Depuis de nombreuses années déjà, les images sont rares, les mots plus encore. Pierre Castel n’a jamais aimé s’épancher et ce n’est pas à quelques semaines de ses 87 ans que le président-fondateur du groupe qui porte son nom va ouvrir la boîte à souvenirs. « Le Français qui connaît le mieux le continent africain » – selon son épouse, Françoise – en aurait pourtant de savoureux à raconter, mais seuls les journalistes spécialisés en œnologie arrivent aujourd’hui à lui soutirer une heure ou deux pour parler de sa passion pour le vin. Sur l’autre grande affaire de sa vie, l’Afrique, la communication est beaucoup plus verrouillée. Même à l’échelle de son groupe, les informations sont diffusées au compte-gouttes, bien qu’il n’y ait rien à cacher, comme le répètent à satiété les « dircom » de ses filiales.

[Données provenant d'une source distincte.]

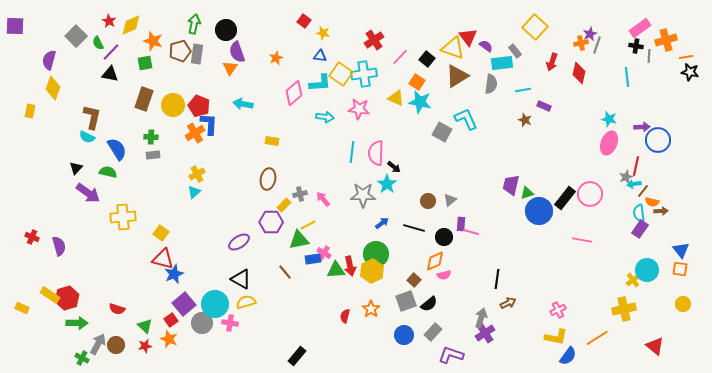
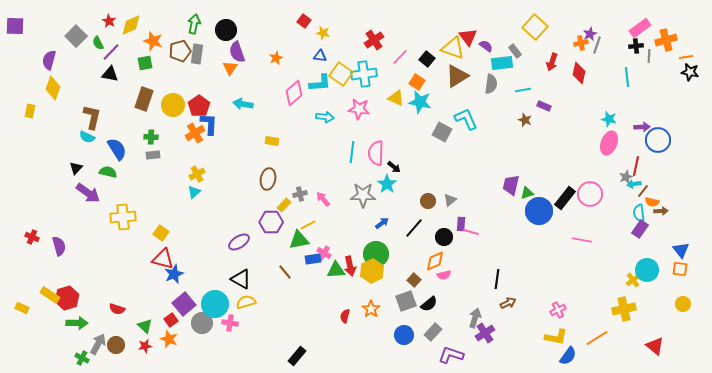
black cross at (636, 46): rotated 16 degrees counterclockwise
red pentagon at (199, 106): rotated 15 degrees clockwise
black line at (414, 228): rotated 65 degrees counterclockwise
gray arrow at (481, 318): moved 6 px left
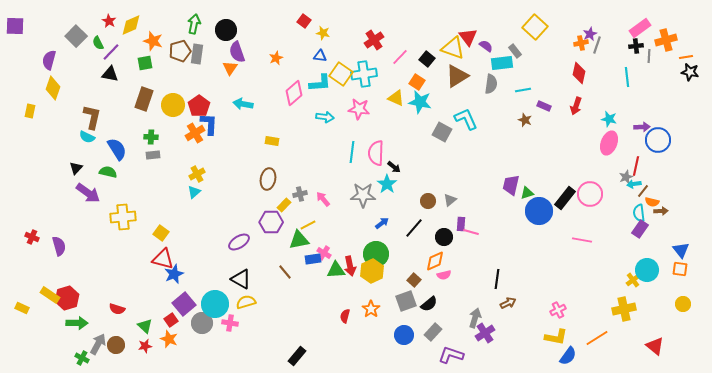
red arrow at (552, 62): moved 24 px right, 44 px down
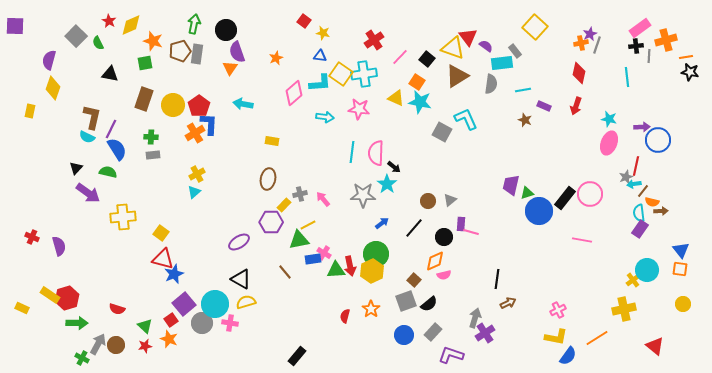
purple line at (111, 52): moved 77 px down; rotated 18 degrees counterclockwise
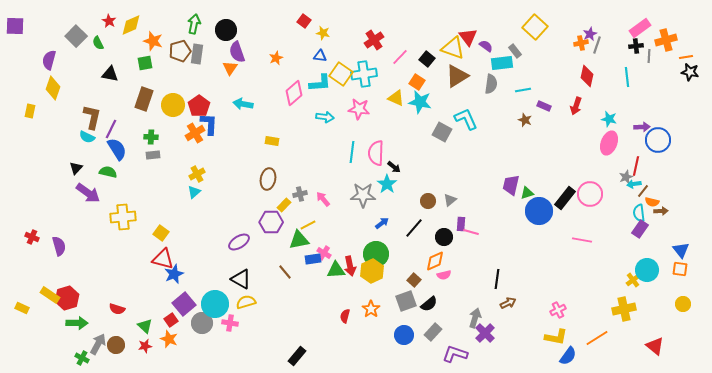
red diamond at (579, 73): moved 8 px right, 3 px down
purple cross at (485, 333): rotated 12 degrees counterclockwise
purple L-shape at (451, 355): moved 4 px right, 1 px up
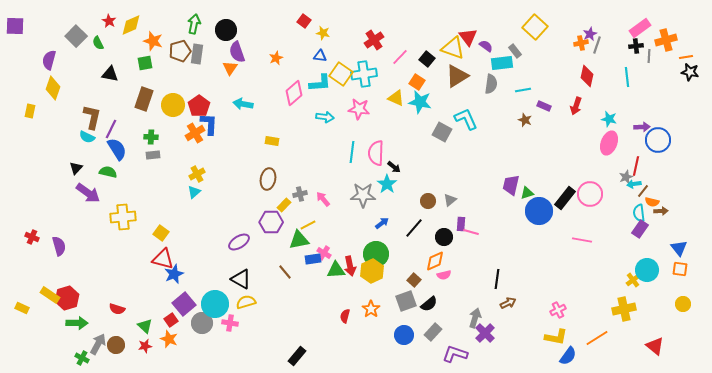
blue triangle at (681, 250): moved 2 px left, 2 px up
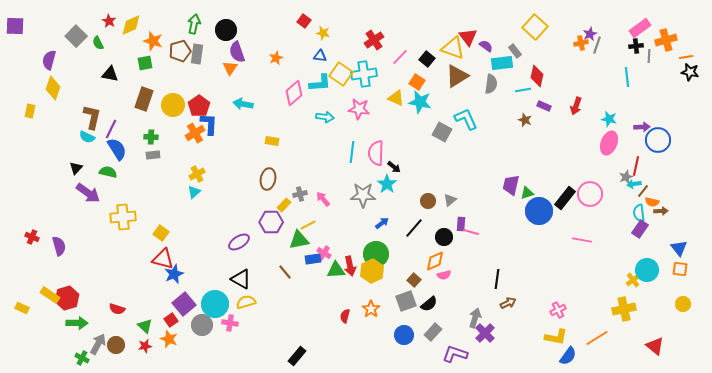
red diamond at (587, 76): moved 50 px left
gray circle at (202, 323): moved 2 px down
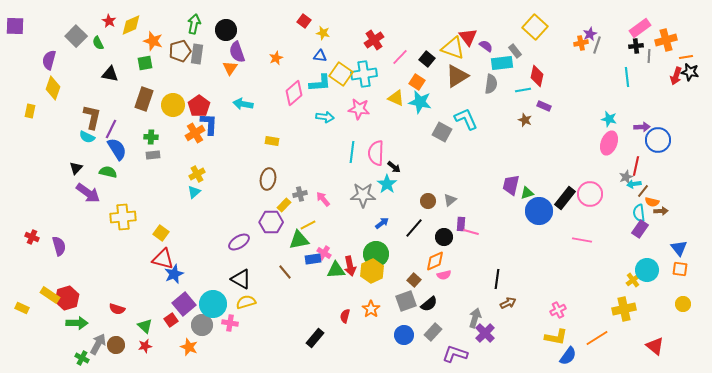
red arrow at (576, 106): moved 100 px right, 30 px up
cyan circle at (215, 304): moved 2 px left
orange star at (169, 339): moved 20 px right, 8 px down
black rectangle at (297, 356): moved 18 px right, 18 px up
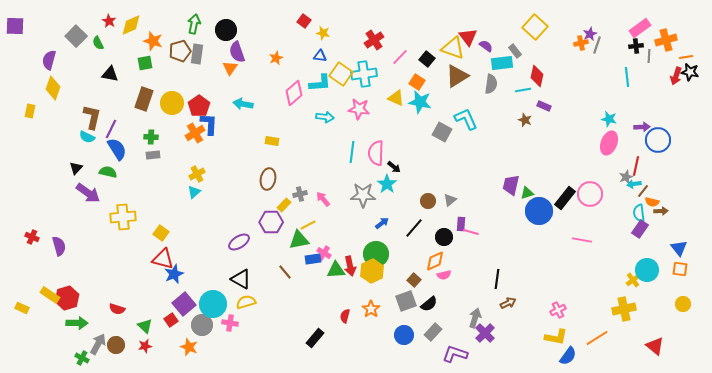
yellow circle at (173, 105): moved 1 px left, 2 px up
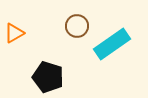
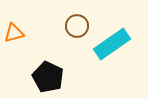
orange triangle: rotated 15 degrees clockwise
black pentagon: rotated 8 degrees clockwise
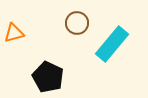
brown circle: moved 3 px up
cyan rectangle: rotated 15 degrees counterclockwise
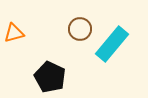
brown circle: moved 3 px right, 6 px down
black pentagon: moved 2 px right
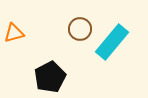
cyan rectangle: moved 2 px up
black pentagon: rotated 20 degrees clockwise
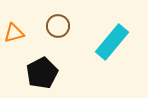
brown circle: moved 22 px left, 3 px up
black pentagon: moved 8 px left, 4 px up
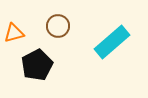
cyan rectangle: rotated 9 degrees clockwise
black pentagon: moved 5 px left, 8 px up
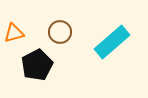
brown circle: moved 2 px right, 6 px down
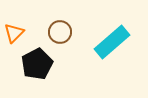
orange triangle: rotated 30 degrees counterclockwise
black pentagon: moved 1 px up
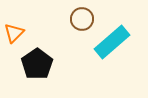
brown circle: moved 22 px right, 13 px up
black pentagon: rotated 8 degrees counterclockwise
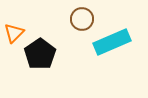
cyan rectangle: rotated 18 degrees clockwise
black pentagon: moved 3 px right, 10 px up
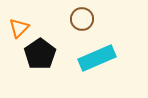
orange triangle: moved 5 px right, 5 px up
cyan rectangle: moved 15 px left, 16 px down
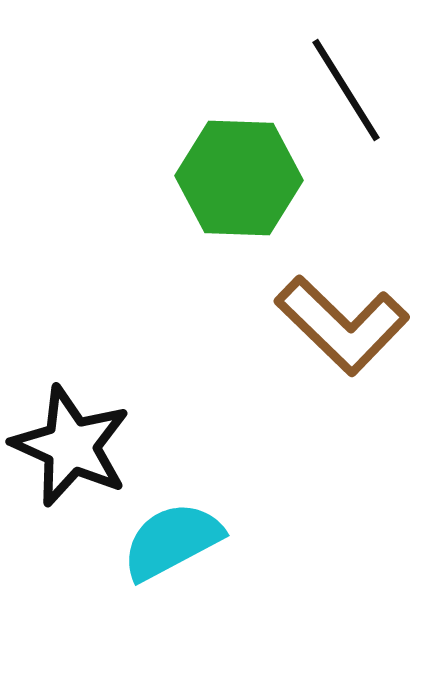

Si pour vivre heureux il faut vivre caché, alors Pierre Castel est un homme comblé. Sans que cela ait jamais nui à ses affaires, puisqu’il occupe le 8e rang du classement des fortunes françaises publié en juillet par le magazine Challenges – juste derrière un autre « Africain » célèbre, Vincent Bolloré -, avec un patrimoine estimé à 7 milliards d’euros.
Un instinct pour les affaires
« Le Français qui connaît le mieux le continent africain »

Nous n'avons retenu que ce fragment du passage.